Jakarta – Belakangan ini, media sosial dihebohkan oleh sebuah video yang menampilkan reaksi emosional seorang pengendara sepeda motor di Pondok Labu, Jakarta Selatan.
Dalam rekaman tersebut, pria itu terlihat mengancam warga dengan batu setelah ditegur karena berkendara melawan arah. Insiden tersebut terjadi di Jalan Margasatwa Raya, dekat Pasar Pondok Labu, pada Kamis sore, 5 Maret 2026.
Di dalam video yang beredar, pengendara motor yang mengenakan helm dan jas hujan berwarna biru tampak turun dari kendaraannya sambil memegang batu berukuran besar.
Batu yang dipegangnya tampak siap dilemparkan ke arah warga yang merekam kejadian tersebut, menciptakan suasana yang tegang di lokasi.
Menurut informasi yang beredar bersamaan dengan video tersebut, insiden ini bermula ketika perekam melewati jalan itu dan melihat pengendara motor melaju dari arah yang salah.
Perekam pun membunyikan klakson sebagai bentuk peringatan. Namun, alih-alih berhenti atau menepi, pengendara motor tersebut justru menunjukkan reaksi emosional yang kurang terkendali.
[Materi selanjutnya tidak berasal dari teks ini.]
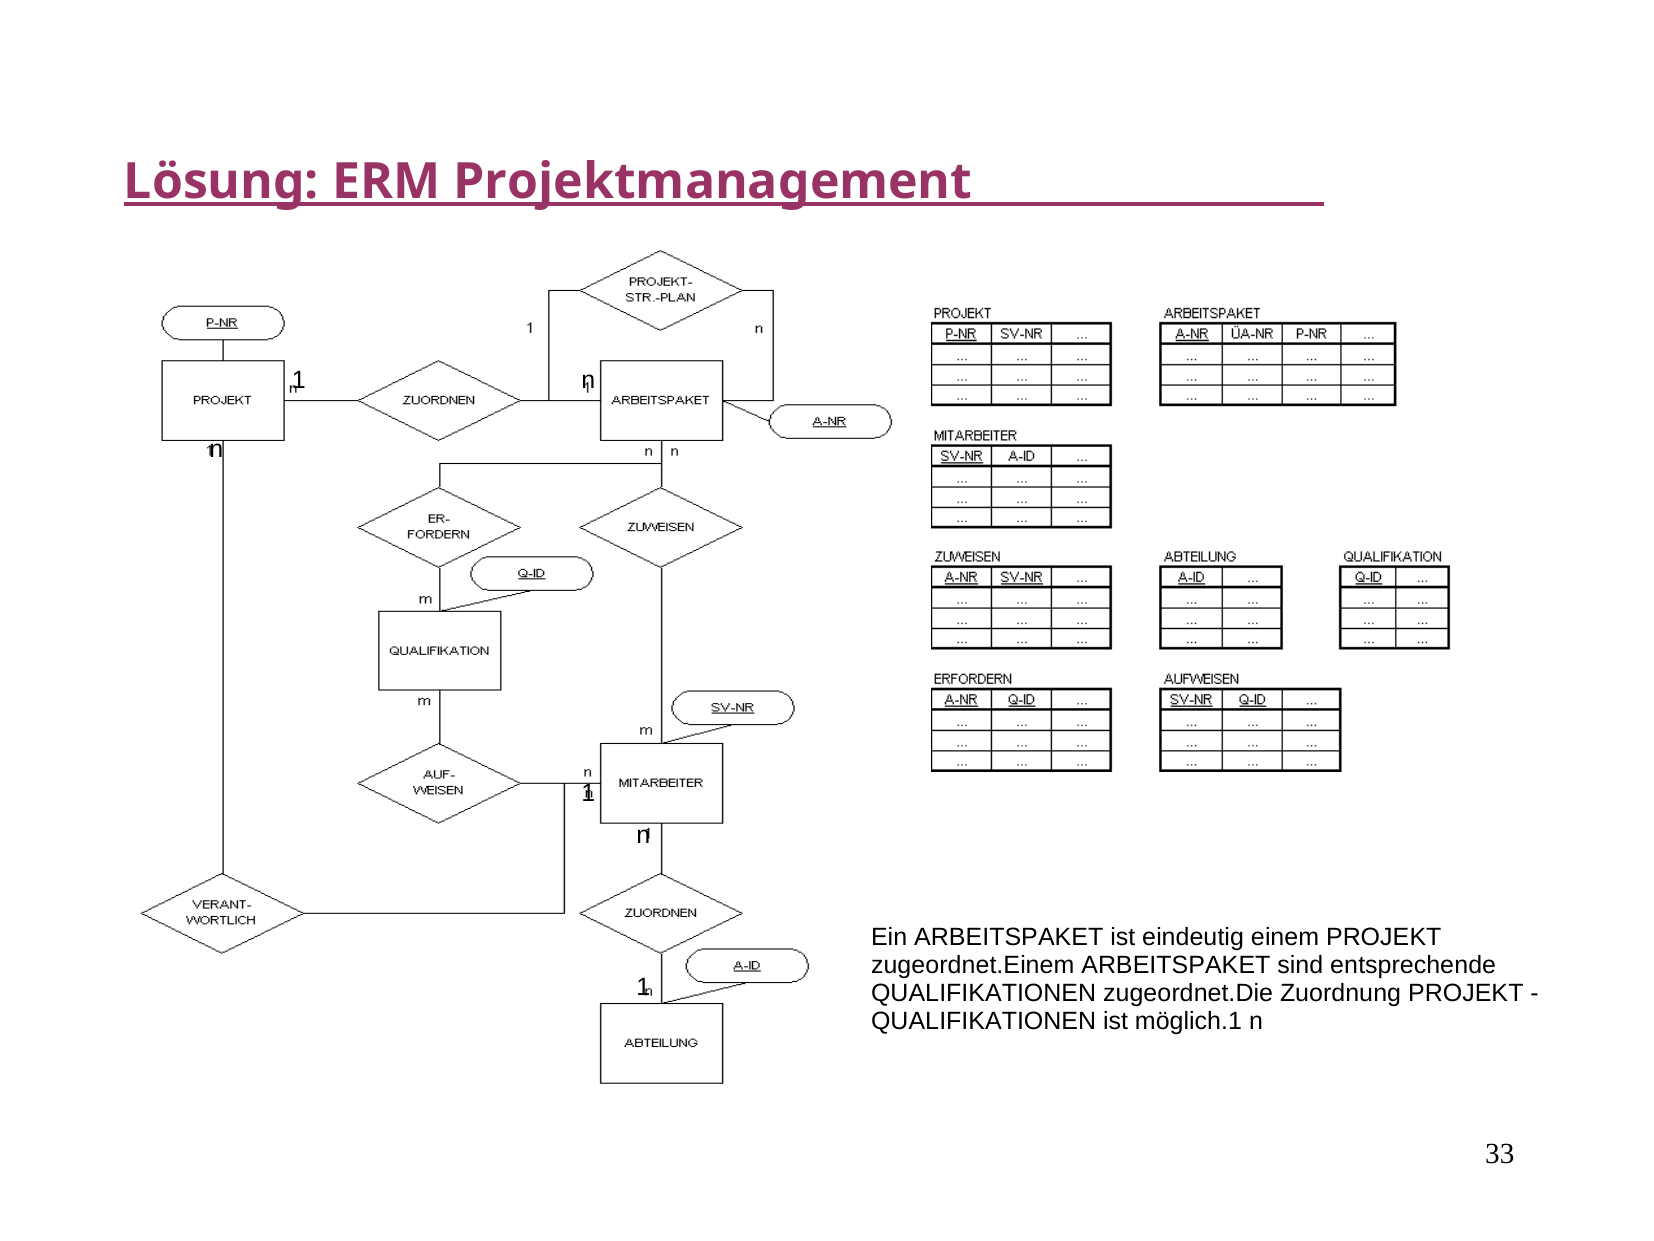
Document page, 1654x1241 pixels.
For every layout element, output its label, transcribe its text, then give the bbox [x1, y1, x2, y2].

text_box n [194, 427, 239, 471]
picture [931, 303, 1621, 772]
text_box 1 [621, 964, 666, 1008]
text_box Ein ARBEITSPAKET ist eindeutig einem PROJEKT zugeordnet.Einem ARBEITSPAKET sind entsprechende QUALIFIKATIONEN zugeordnet.Die Zuordnung PROJEKT - QUALIFIKATIONEN ist möglich.1 n [856, 915, 1628, 1043]
title Lösung: ERM Projektmanagement [124, 148, 1530, 210]
picture [137, 247, 896, 1089]
text_box 1 [566, 771, 618, 815]
text_box 1 [277, 358, 328, 402]
text_box n [566, 358, 611, 402]
text_box n [621, 812, 666, 857]
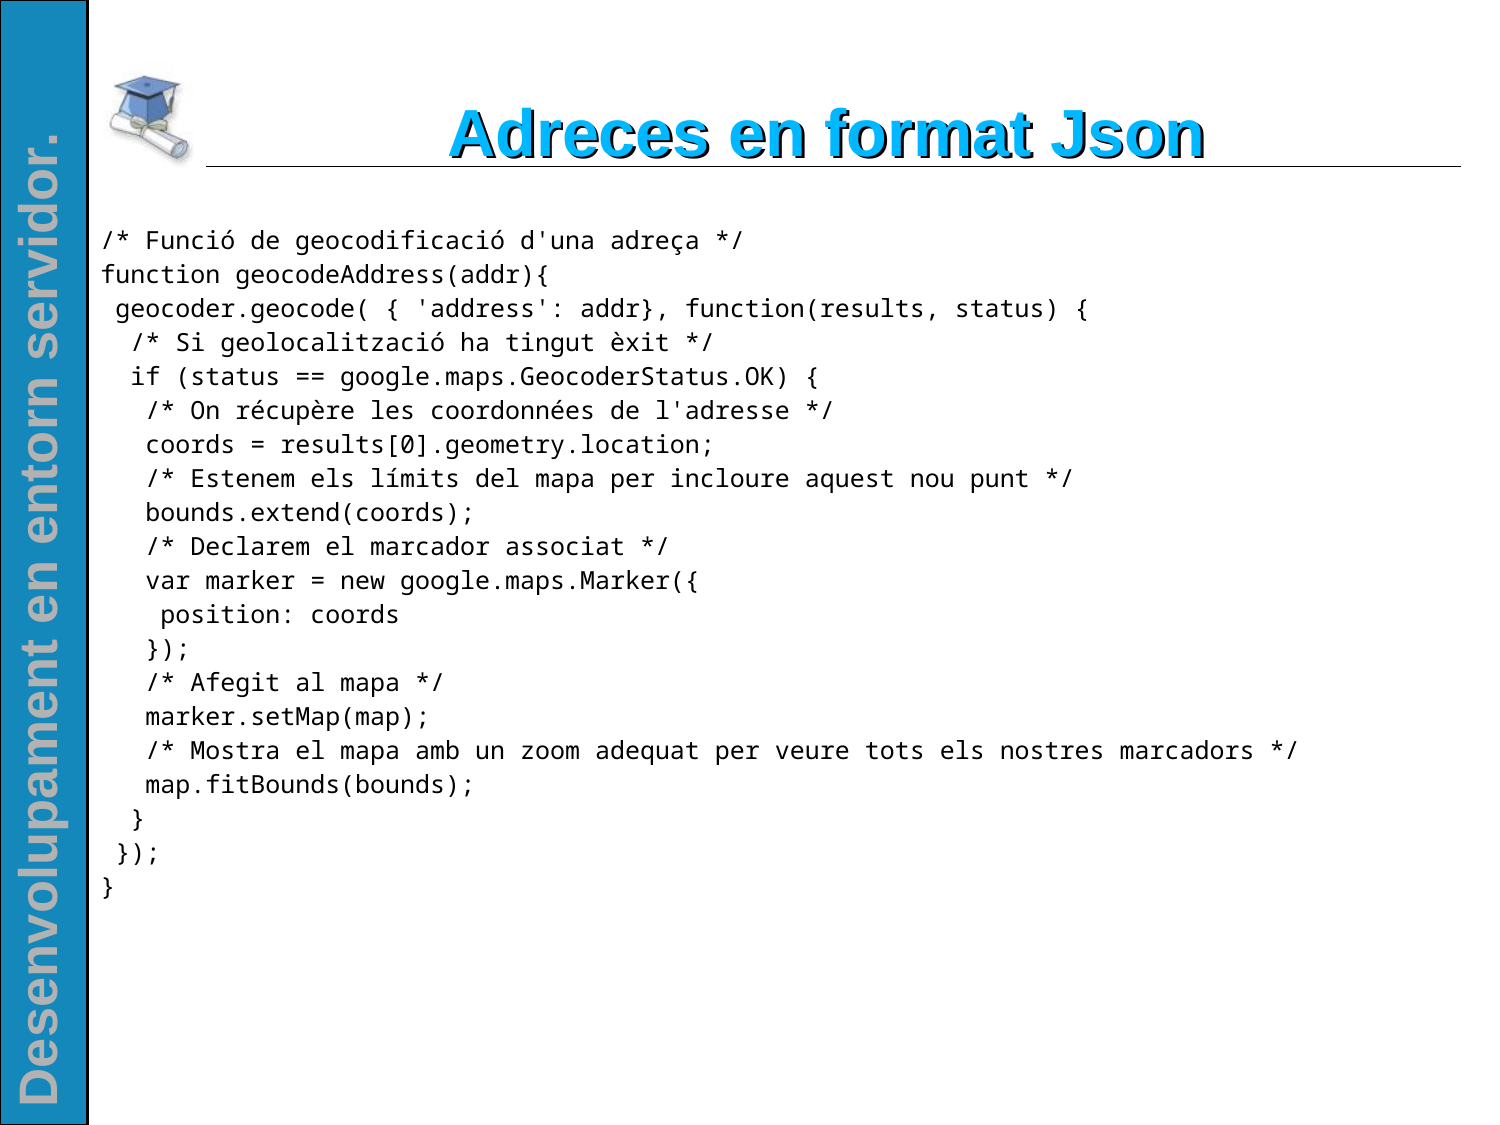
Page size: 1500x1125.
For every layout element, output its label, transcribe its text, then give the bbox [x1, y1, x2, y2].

title Adreces en format Json [206, 88, 1447, 178]
picture [93, 61, 206, 174]
text_box /* Funció de geocodificació d'una adreça */ function geocodeAddress(addr){ geocoder.geocode( { 'address': addr}, function(results, status) { /* Si geolocalització ha tingut èxit */ if (status == google.maps.GeocoderStatus.OK) { /* On récupère les coordonnées de l'adresse */ coords = results[0].geometry.location; /* Estenem els límits del mapa per incloure aquest nou punt */ bounds.extend(coords); /* Declarem el marcador associat */ var marker = new google.maps.Marker({ position: coords }); /* Afegit al mapa */ marker.setMap(map); /* Mostra el mapa amb un zoom adequat per veure tots els nostres marcadors */ map.fitBounds(bounds); } }); } [70, 215, 1447, 1070]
Ia langsung mendekati perekam sambil mengacungkan batu, seolah-olah ingin melemparkannya. Aksi ini kemudian menjadi viral di berbagai platform media sosial.
Menanggapi situasi ini, Kapolsek Cilandak, Komisaris Polisi Gusprihatin Zen, mengungkapkan bahwa pihaknya telah melakukan pemeriksaan di lokasi setelah video tersebut menjadi populer.
“Kami sudah melakukan pengecekan di tempat kejadian. Memang, ada kejadian tersebut,” kata beliau pada Jumat, 6 Maret 2026.
Meskipun video insiden ini telah banyak beredar, pihak kepolisian menyampaikan bahwa hingga saat ini tidak ada laporan resmi dari korban.
“Korban belum melapor. Kami akan menindaklanjuti. Selanjutnya, kami akan mencari saksi-saksi yang mungkin melihat kejadian ini,” tambahnya.
Walaupun tidak ada laporan yang masuk, pihak kepolisian tetap melakukan penyelidikan awal dengan mencari informasi dari masyarakat sekitar serta kemungkinan adanya saksi yang menyaksikan peristiwa tersebut.
Gusprihatin juga mengingatkan agar masyarakat segera melapor ke pihak berwenang jika menemukan situasi yang dapat mengganggu keamanan dan ketertiban di lingkungan mereka.
“Saya ingin mengimbau kepada masyarakat, jika melihat adanya gangguan Kamtibmas, segera hubungi call center 110,” ujarnya.